Graphs, statistics and tests all signify that the design criteria were met. Crash barriers were made from affordable everyday materials and withstood several tests. Graphs show that barriers made, Foam Block Barrier and Foam Block Barrier Redesign, worked better than existent barriers. Water Bottler Barrier and W-Beam Barrier are simulation of barriers that are in use today. However, barriers created show an increase in energy absorption and flexibility, making them more effective than existent barriers. Redesign barrier absorbed the greatest amount of energy, causing the barrier to be the most successful and effective.

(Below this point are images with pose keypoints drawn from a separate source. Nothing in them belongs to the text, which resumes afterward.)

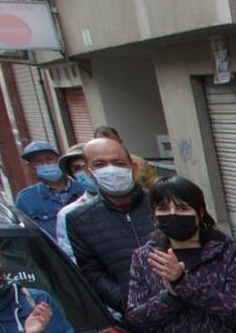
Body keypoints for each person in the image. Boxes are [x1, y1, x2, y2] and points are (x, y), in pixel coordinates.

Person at [125, 176, 236, 333]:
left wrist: (183, 283)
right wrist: (171, 296)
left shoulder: (230, 253)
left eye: (182, 208)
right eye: (163, 208)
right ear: (154, 215)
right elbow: (138, 319)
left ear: (199, 212)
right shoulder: (145, 257)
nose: (172, 214)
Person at [63, 134, 156, 315]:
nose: (111, 170)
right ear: (89, 172)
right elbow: (93, 273)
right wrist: (128, 303)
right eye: (100, 165)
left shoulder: (162, 204)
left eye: (119, 163)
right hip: (138, 320)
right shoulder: (79, 219)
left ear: (133, 168)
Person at [12, 141, 81, 242]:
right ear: (32, 167)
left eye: (50, 159)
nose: (45, 164)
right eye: (38, 161)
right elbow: (24, 236)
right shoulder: (25, 198)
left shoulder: (84, 188)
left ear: (60, 160)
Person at [92, 125, 158, 190]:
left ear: (120, 141)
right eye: (103, 144)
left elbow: (154, 185)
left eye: (112, 143)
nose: (108, 147)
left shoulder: (139, 162)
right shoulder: (91, 166)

The car traveled at 3.22 km/h, simulating a crash. The original foam block barrier allowed the car to wedge itself underneath the barrier. Through video analysis we can see that the car hits and bounces off. The water bottle barriers allowed for energy to expand outward through the water however if the car had enough momentum it would crash through the barrier in a wall. The W-beam barrier absorbed a great deal of energy but the car came off at an angle. The redesigned foam barrier absorbed the greatest amount of energy. Since it was soft and also had the structure of the w-beam it allowed for a safe crash.

Future Research
Building barriers on a larger-scale to simulate the barriers used today. Building crash barriers with a spoiler system, which acts as an accessory yet absorbs some of the impact. The use of aerated concrete as an arrestor bed to slow an out of control car down. Developing, designing and testing more crash barriers composed of affordable everyday materials.